Working at duPont REGISTRY, I have the opportunity to drive quite a few cars that I used to only dream about. It truly is a blessing. One of my favorite parts of the job is that each week I’m given a car to test and review, like I’m doing right now. Last week I was given a little yellow car to drive, a 2016 Fiat 500C Abarth Cabrio. Yeah, it looked small, yellow and typically not my type of car…until I noticed the Abarth badge. I’ll tell you this: that badge means more than you’d think.
As far as appearances go, the 500C Abarth Cabrio maintains the same shape of the base 500C Cabrio but with some added features to make it more sporty. This includes new front and rear body kits, new 16-inch wheels, red brake calipers, dual exhaust tips and more. Also, because we had the Carbio version, we had a nice soft top that extended all the way to the back, making open air driving very open indeed.
Inside, I actually had room. Sure, I only sat in the front seats– don’t expect to fit adults comfortably in the rear. An Italian vibe is set in the cabin through copious amounts of leather that could be found on the steering wheel, seats and shift knob. As far as functionality went, almost all of the knobs to control the volume, AC and whatnot were within reach, and I could even adjust most of them while my arm rested on the shift knob for the 6-speed automatic transmission.
Onto the engine.

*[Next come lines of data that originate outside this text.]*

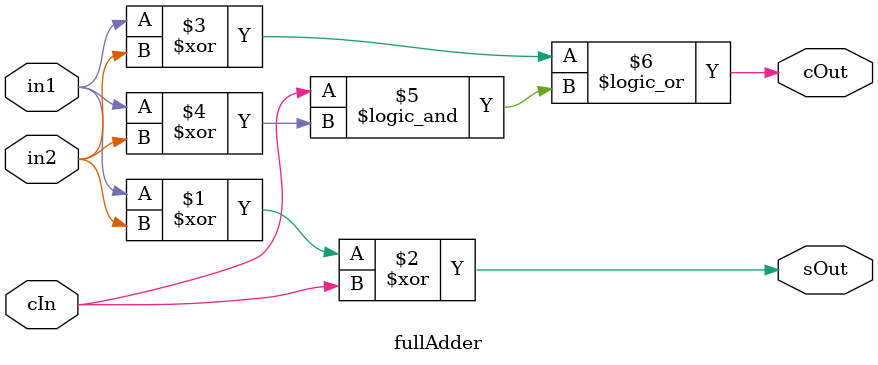
<source format=v>
module fullAdder(sOut, cOut, in1, in2, cIn);

output sOut, cOut;
input in1, in2, cIn;

assign sOut = in1 ^ in2 ^ cIn;
assign cOut = (in1 ^ in2) || (cIn && (in1 ^ in2));

endmodule

</source>
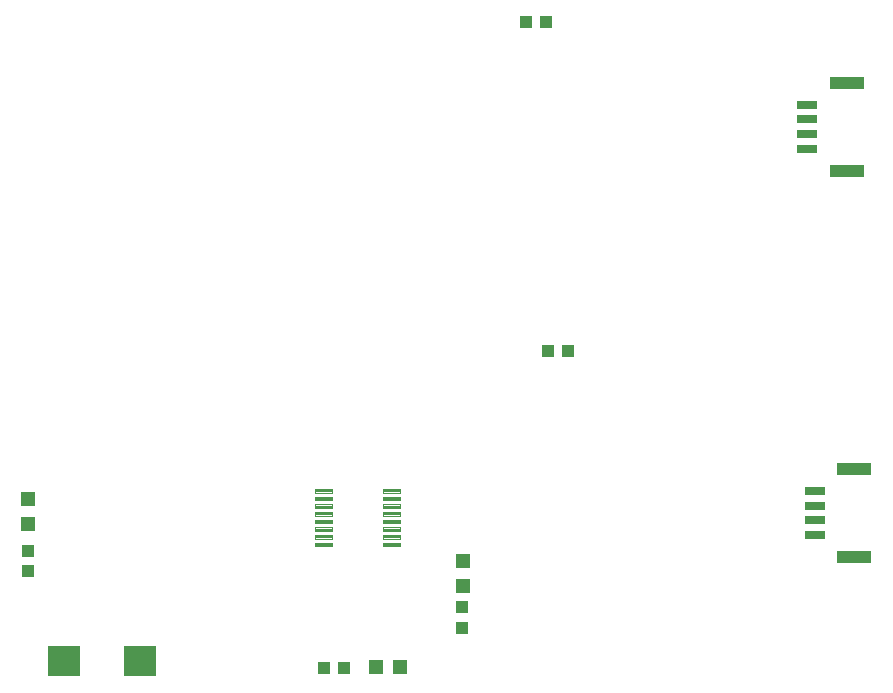
<source format=gtp>
G04 EAGLE Gerber RS-274X export*
G75*
%MOMM*%
%FSLAX34Y34*%
%LPD*%
%INSolderpaste Top*%
%IPPOS*%
%AMOC8*
5,1,8,0,0,1.08239X$1,22.5*%
G01*
%ADD10R,1.200000X1.200000*%
%ADD11R,1.100000X1.000000*%
%ADD12R,2.770000X2.550000*%
%ADD13R,1.701800X0.660400*%
%ADD14R,2.895600X1.092200*%
%ADD15R,1.000000X1.100000*%
%ADD16C,0.102500*%


D10*
X375285Y140294D03*
X375285Y119294D03*
X322412Y50419D03*
X301412Y50419D03*
D11*
X447303Y318389D03*
X464303Y318389D03*
D12*
X101796Y55499D03*
X37396Y55499D03*
D11*
X429015Y596900D03*
X446015Y596900D03*
D13*
X666924Y489377D03*
X666924Y501877D03*
X666924Y514377D03*
X666924Y526877D03*
D14*
X700424Y470877D03*
X700424Y545377D03*
D13*
X673274Y162352D03*
X673274Y174852D03*
X673274Y187352D03*
X673274Y199852D03*
D14*
X706774Y143852D03*
X706774Y218352D03*
D11*
X274311Y50292D03*
X257311Y50292D03*
D15*
X374650Y101210D03*
X374650Y84210D03*
D16*
X321915Y156080D02*
X307239Y156080D01*
X321915Y156080D02*
X321915Y153004D01*
X307239Y153004D01*
X307239Y156080D01*
X307239Y153978D02*
X321915Y153978D01*
X321915Y154952D02*
X307239Y154952D01*
X307239Y155926D02*
X321915Y155926D01*
X321915Y162580D02*
X307239Y162580D01*
X321915Y162580D02*
X321915Y159504D01*
X307239Y159504D01*
X307239Y162580D01*
X307239Y160478D02*
X321915Y160478D01*
X321915Y161452D02*
X307239Y161452D01*
X307239Y162426D02*
X321915Y162426D01*
X321915Y169080D02*
X307239Y169080D01*
X321915Y169080D02*
X321915Y166004D01*
X307239Y166004D01*
X307239Y169080D01*
X307239Y166978D02*
X321915Y166978D01*
X321915Y167952D02*
X307239Y167952D01*
X307239Y168926D02*
X321915Y168926D01*
X321915Y175580D02*
X307239Y175580D01*
X321915Y175580D02*
X321915Y172504D01*
X307239Y172504D01*
X307239Y175580D01*
X307239Y173478D02*
X321915Y173478D01*
X321915Y174452D02*
X307239Y174452D01*
X307239Y175426D02*
X321915Y175426D01*
X321915Y182080D02*
X307239Y182080D01*
X321915Y182080D02*
X321915Y179004D01*
X307239Y179004D01*
X307239Y182080D01*
X307239Y179978D02*
X321915Y179978D01*
X321915Y180952D02*
X307239Y180952D01*
X307239Y181926D02*
X321915Y181926D01*
X321915Y188580D02*
X307239Y188580D01*
X321915Y188580D02*
X321915Y185504D01*
X307239Y185504D01*
X307239Y188580D01*
X307239Y186478D02*
X321915Y186478D01*
X321915Y187452D02*
X307239Y187452D01*
X307239Y188426D02*
X321915Y188426D01*
X321915Y195080D02*
X307239Y195080D01*
X321915Y195080D02*
X321915Y192004D01*
X307239Y192004D01*
X307239Y195080D01*
X307239Y192978D02*
X321915Y192978D01*
X321915Y193952D02*
X307239Y193952D01*
X307239Y194926D02*
X321915Y194926D01*
X321915Y201580D02*
X307239Y201580D01*
X321915Y201580D02*
X321915Y198504D01*
X307239Y198504D01*
X307239Y201580D01*
X307239Y199478D02*
X321915Y199478D01*
X321915Y200452D02*
X307239Y200452D01*
X307239Y201426D02*
X321915Y201426D01*
X264515Y201580D02*
X249839Y201580D01*
X264515Y201580D02*
X264515Y198504D01*
X249839Y198504D01*
X249839Y201580D01*
X249839Y199478D02*
X264515Y199478D01*
X264515Y200452D02*
X249839Y200452D01*
X249839Y201426D02*
X264515Y201426D01*
X264515Y195080D02*
X249839Y195080D01*
X264515Y195080D02*
X264515Y192004D01*
X249839Y192004D01*
X249839Y195080D01*
X249839Y192978D02*
X264515Y192978D01*
X264515Y193952D02*
X249839Y193952D01*
X249839Y194926D02*
X264515Y194926D01*
X264515Y188580D02*
X249839Y188580D01*
X264515Y188580D02*
X264515Y185504D01*
X249839Y185504D01*
X249839Y188580D01*
X249839Y186478D02*
X264515Y186478D01*
X264515Y187452D02*
X249839Y187452D01*
X249839Y188426D02*
X264515Y188426D01*
X264515Y182080D02*
X249839Y182080D01*
X264515Y182080D02*
X264515Y179004D01*
X249839Y179004D01*
X249839Y182080D01*
X249839Y179978D02*
X264515Y179978D01*
X264515Y180952D02*
X249839Y180952D01*
X249839Y181926D02*
X264515Y181926D01*
X264515Y175580D02*
X249839Y175580D01*
X264515Y175580D02*
X264515Y172504D01*
X249839Y172504D01*
X249839Y175580D01*
X249839Y173478D02*
X264515Y173478D01*
X264515Y174452D02*
X249839Y174452D01*
X249839Y175426D02*
X264515Y175426D01*
X264515Y169080D02*
X249839Y169080D01*
X264515Y169080D02*
X264515Y166004D01*
X249839Y166004D01*
X249839Y169080D01*
X249839Y166978D02*
X264515Y166978D01*
X264515Y167952D02*
X249839Y167952D01*
X249839Y168926D02*
X264515Y168926D01*
X264515Y162580D02*
X249839Y162580D01*
X264515Y162580D02*
X264515Y159504D01*
X249839Y159504D01*
X249839Y162580D01*
X249839Y160478D02*
X264515Y160478D01*
X264515Y161452D02*
X249839Y161452D01*
X249839Y162426D02*
X264515Y162426D01*
X264515Y156080D02*
X249839Y156080D01*
X264515Y156080D02*
X264515Y153004D01*
X249839Y153004D01*
X249839Y156080D01*
X249839Y153978D02*
X264515Y153978D01*
X264515Y154952D02*
X249839Y154952D01*
X249839Y155926D02*
X264515Y155926D01*
D10*
X7366Y192745D03*
X7366Y171745D03*
D15*
X7366Y149216D03*
X7366Y132216D03*
M02*

</source>
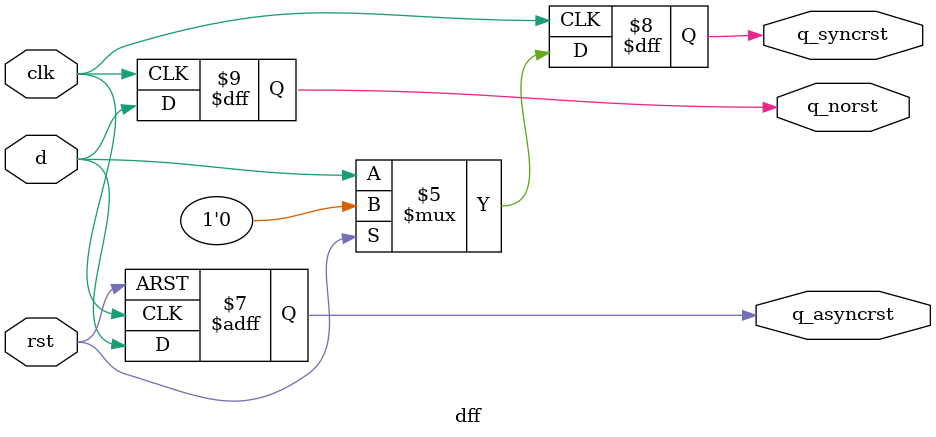
<source format=sv>
module dff(
  input logic d, 
  input logic clk, 
  input logic rst, 
  output logic q_norst, 
  output logic q_asyncrst, 
  output logic q_syncrst);
  
  //dff without reset
  always @(posedge clk) begin
    q_norst <= d;
  end
  
  //dff with synchronous reset
  always@(posedge clk) begin
    if (rst) begin
      q_syncrst <= 1'b0;
    end
    else begin
      q_syncrst <=d;
    end
  end

  //dff with asynchronous reset
  always@(posedge clk or posedge rst) begin
    if (rst) begin
      q_asyncrst <= 1'b0;
    end
    else begin
      q_asyncrst <= d;
    end
  end
endmodule
        
        
        

</source>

First off, this little car has the heart of a giant. Well, maybe not the heart of a giant as it’s powered by a turbocharged 1.4-liter I4 engine. I’d actually say it has the roar of a giant. Seriously, this little car can be heard further away than it can be seen, even with the bright Giallo Moderna Perla (Modern Pearl Yellow) paint finish. I found myself revving my engine and counting the surprised looks on people’s facing as they found out the little cabrio was making all the ruckus.
Being a small car that’s relatively low to the ground, you might imagine that it handled like a go-kart. And it did. Zipping through congested rush hour traffic was made simple and effortless, as was navigating through downtown St. Petersburg. This superb handling was put to the test when I actually pushed the engine. Needless to say, it passed all tests. The quick transmission allowed for nimble sprints, while the steering made turning at relatively high speeds possible.
Our example came with a base price at $26,695 base price and a total price of $33,315 making it much more pricey than the MSRP of the cheapest 500C Pop ($20,395). But, I will say the extra money you spend leaves you with a car that will have you smiling every time you turn the key– there were countless amounts of time that I found myself smiling just from the joy of driving such a fun car.